==== EXTRAIT ====

LeMagIT : La plupart de vos baies de milieu de gamme utilisent encore une architecture Fibre Channel. HDS a adopté de son côté une architecture SAS/SATA pour cette catégorie de produits. Est-ce la voie que vous allez aussi emprunter ?
P.T. : Nous avons au catalogue du SAS natif dans les Clariion AX. Il n'y a donc aucun raison technologique qui nous empêche d'adopter une telle architecture. Nous pouvons le faire, encore faut-il que ce soit une demande des clients, ce qui n'est pas le cas pour l'instant. Et puis quel que soit l'argumentaire d'HDS avec ses baies AMS, la vérité est qu'il n'y a aujourd'hui pas de différence entre le prix de fabrication d'un disque entreprise SAS et celui d'un disque Fibre Channel (FC). Un fournisseur peut bien sûr décider de vendre le SAS moins cher que le FC, mais c'est une décision marketing. Sinon, pour le reste, leur architecture n'est fondamentalement pas différente de la nôtre. La seule question qui se pose est la suivante : combien de temps accepteront-ils de casser leurs prix pour gagner des parts de marché dans le milieu de gamme ? Ils ont sans doute les poches profondes et la persévérance d'un constructeur japonais mais, à un certain point, il leur faudra revenir à des prix réalistes.

==== DONNÉES ====

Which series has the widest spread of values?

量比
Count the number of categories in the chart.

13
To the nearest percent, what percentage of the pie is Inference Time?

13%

====

- [CONSIGNE A]: Recopiez l'extrait depuis « LeMagIT : La » jusqu'à « aussi emprunter ? » inclus.
- [CONSIGNE B]: D'après l'extrait, quels produits du catalogue intègrent déjà du SAS natif ?

- [RÉPONSE A]:
LeMagIT : La plupart de vos baies de milieu de gamme utilisent encore une architecture Fibre Channel. HDS a adopté de son côté une architecture SAS/SATA pour cette catégorie de produits. Est-ce la voie que vous allez aussi emprunter ?

- [RÉPONSE B]: Les Clariion AX.